Secondly, amendment 153 states that Ministers cannot bring forward regulations for the purpose of

“increasing a fee or charge to an amount larger than an amount charged by an EU entity for the performance of the relevant function on exit day.”

Let me take the example my hon. Friend the Member for Bishop Auckland (Helen Goodman) mentioned. The European Medicines Agency does very important work, and it charges the industry for that work. I am suggesting that the secondary legislation powers in schedule 4 should not be used to introduce a charge for the same function that is higher than the one currently charged by the European Medicines Agency. There may well be a loss of economies of scale in leaving the European Medicines Agency, and it may well be that undertaking that function purely for the UK will be a less efficient process than doing it EU-wide, as the European Medicines Agency does, but I do not think the secondary legislation powers in the schedule should be used to impose on industry or any charge payer a fee that is higher than the one currently charged by the EU entity.

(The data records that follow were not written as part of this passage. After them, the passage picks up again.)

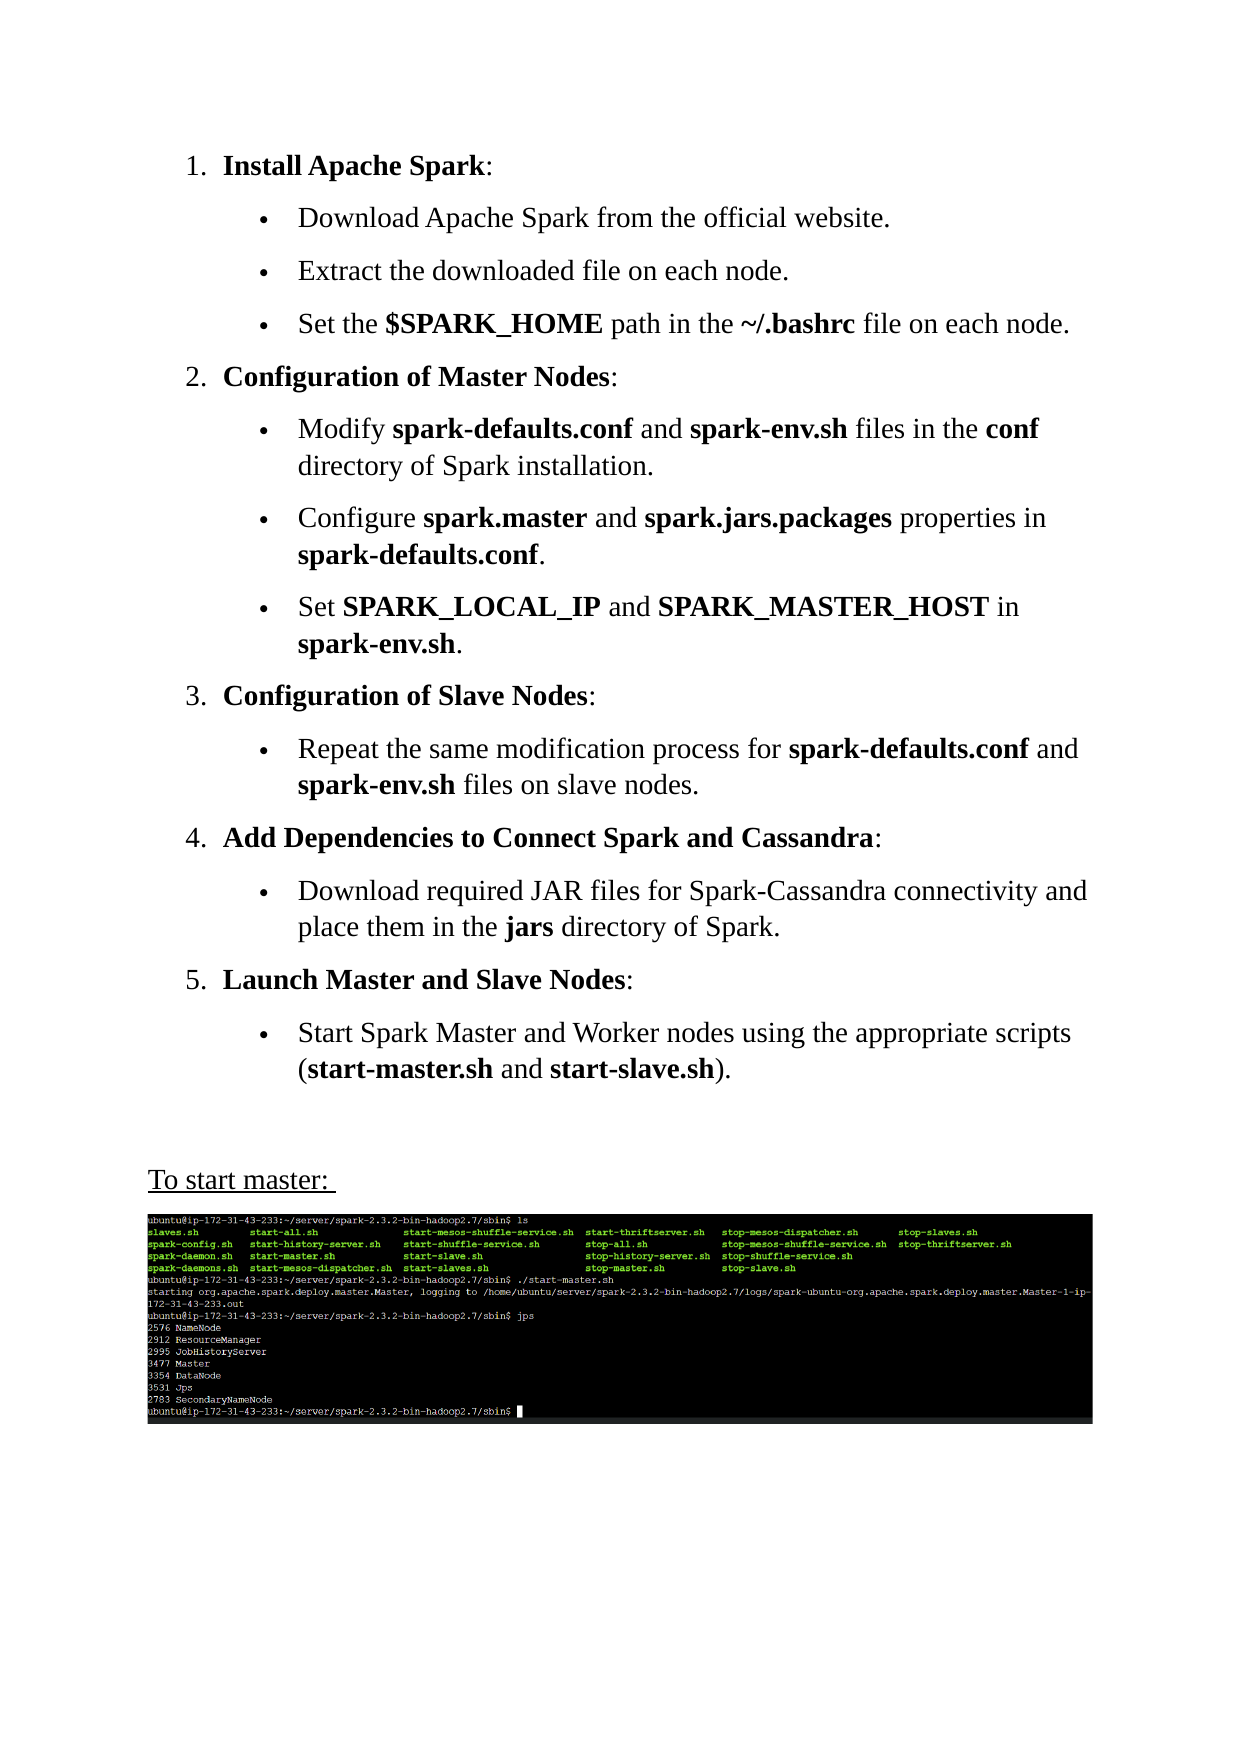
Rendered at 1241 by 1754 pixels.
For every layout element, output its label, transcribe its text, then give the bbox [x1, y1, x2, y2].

list Repeat the same modification process for spark-defaults.conf and spark-env.sh files on slave nodes. [260, 731, 1093, 801]
list Set SPARK_LOCAL_IP and SPARK_MASTER_HOST in spark-env.sh. [260, 589, 1093, 659]
list Configuration of Master Nodes: [185, 359, 1093, 392]
list Download required JAR files for Spark-Cassandra connectivity and place them in the jars directory of Spark. [260, 873, 1093, 943]
list Set the $SPARK_HOME path in the ~/.bashrc file on each node. [260, 306, 1093, 339]
list Launch Master and Slave Nodes: [185, 962, 1093, 996]
list Add Dependencies to Connect Spark and Cassandra: [185, 820, 1093, 854]
list Configure spark.master and spark.jars.packages properties in spark-defaults.conf. [260, 501, 1093, 570]
list Extract the downloaded file on each node. [260, 253, 1093, 287]
list Install Apache Spark: [185, 148, 1093, 181]
list Start Spark Master and Worker nodes using the appropriate scripts (start-master.sh and start-slave.sh). [260, 1015, 1093, 1084]
list Download Apache Spark from the official website. [260, 200, 1093, 234]
picture [147, 1214, 1093, 1424]
list Modify spark-defaults.conf and spark-env.sh files in the conf directory of Spark installation. [260, 412, 1093, 481]
text To start master: [148, 1162, 1093, 1195]
list Configuration of Slave Nodes: [185, 678, 1093, 712]
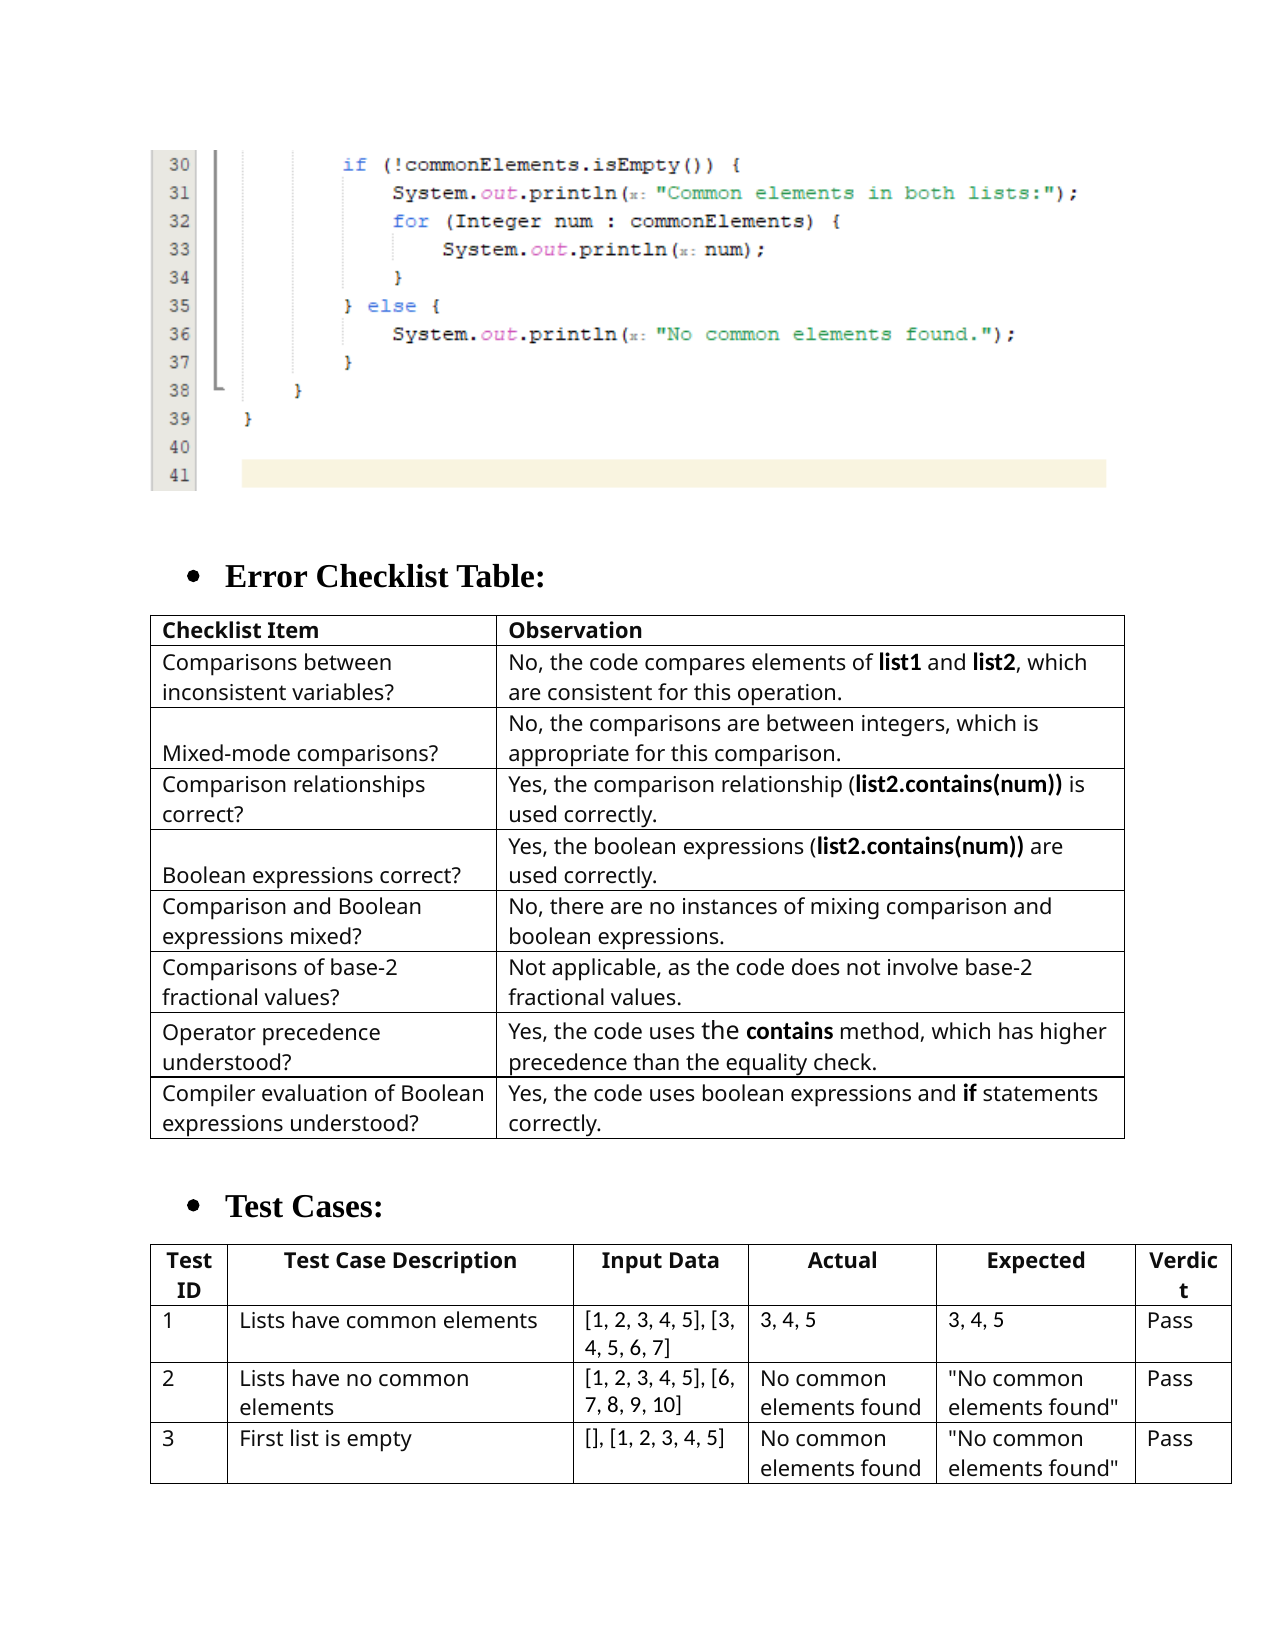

I accept that there may well in due course need to be some higher fees or charges than those currently levied by EU entities, because the process may well be less efficient when carried out at a UK-only level, but I do not think the secondary legislation powers should be used for that purpose. If Ministers want to bring forward a proposal to impose a higher fee or charge, they should do so through the proper parliamentary process, with scrutiny by this House, not through secondary legislation powers.